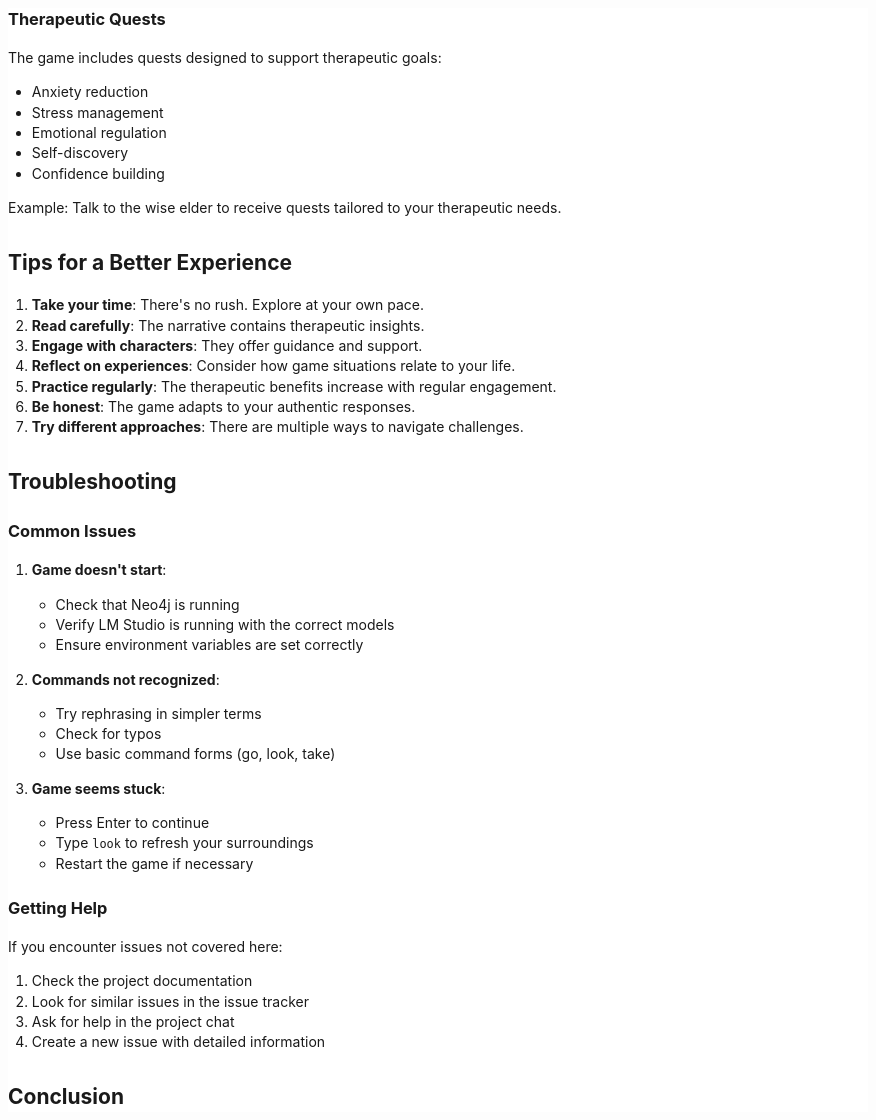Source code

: ### Therapeutic Quests

The game includes quests designed to support therapeutic goals:

- Anxiety reduction
- Stress management
- Emotional regulation
- Self-discovery
- Confidence building

Example: Talk to the wise elder to receive quests tailored to your therapeutic needs.

## Tips for a Better Experience

1. **Take your time**: There's no rush. Explore at your own pace.
2. **Read carefully**: The narrative contains therapeutic insights.
3. **Engage with characters**: They offer guidance and support.
4. **Reflect on experiences**: Consider how game situations relate to your life.
5. **Practice regularly**: The therapeutic benefits increase with regular engagement.
6. **Be honest**: The game adapts to your authentic responses.
7. **Try different approaches**: There are multiple ways to navigate challenges.

## Troubleshooting

### Common Issues

1. **Game doesn't start**:
   - Check that Neo4j is running
   - Verify LM Studio is running with the correct models
   - Ensure environment variables are set correctly

2. **Commands not recognized**:
   - Try rephrasing in simpler terms
   - Check for typos
   - Use basic command forms (go, look, take)

3. **Game seems stuck**:
   - Press Enter to continue
   - Type `look` to refresh your surroundings
   - Restart the game if necessary

### Getting Help

If you encounter issues not covered here:

1. Check the project documentation
2. Look for similar issues in the issue tracker
3. Ask for help in the project chat
4. Create a new issue with detailed information

## Conclusion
● ● ●
* TASK TO COMPLETE *
Pictures omitted, give the entries again exactly.

* WRITTEN RESPONSE *
Source code

: ### Therapeutic Quests

The game includes quests designed to support therapeutic goals:

- Anxiety reduction
- Stress management
- Emotional regulation
- Self-discovery
- Confidence building

Example: Talk to the wise elder to receive quests tailored to your therapeutic needs.

## Tips for a Better Experience

1. **Take your time**: There's no rush. Explore at your own pace.
2. **Read carefully**: The narrative contains therapeutic insights.
3. **Engage with characters**: They offer guidance and support.
4. **Reflect on experiences**: Consider how game situations relate to your life.
5. **Practice regularly**: The therapeutic benefits increase with regular engagement.
6. **Be honest**: The game adapts to your authentic responses.
7. **Try different approaches**: There are multiple ways to navigate challenges.

## Troubleshooting

### Common Issues

1. **Game doesn't start**:
   - Check that Neo4j is running
   - Verify LM Studio is running with the correct models
   - Ensure environment variables are set correctly

2. **Commands not recognized**:
   - Try rephrasing in simpler terms
   - Check for typos
   - Use basic command forms (go, look, take)

3. **Game seems stuck**:
   - Press Enter to continue
   - Type `look` to refresh your surroundings
   - Restart the game if necessary

### Getting Help

If you encounter issues not covered here:

1. Check the project documentation
2. Look for similar issues in the issue tracker
3. Ask for help in the project chat
4. Create a new issue with detailed information

## Conclusion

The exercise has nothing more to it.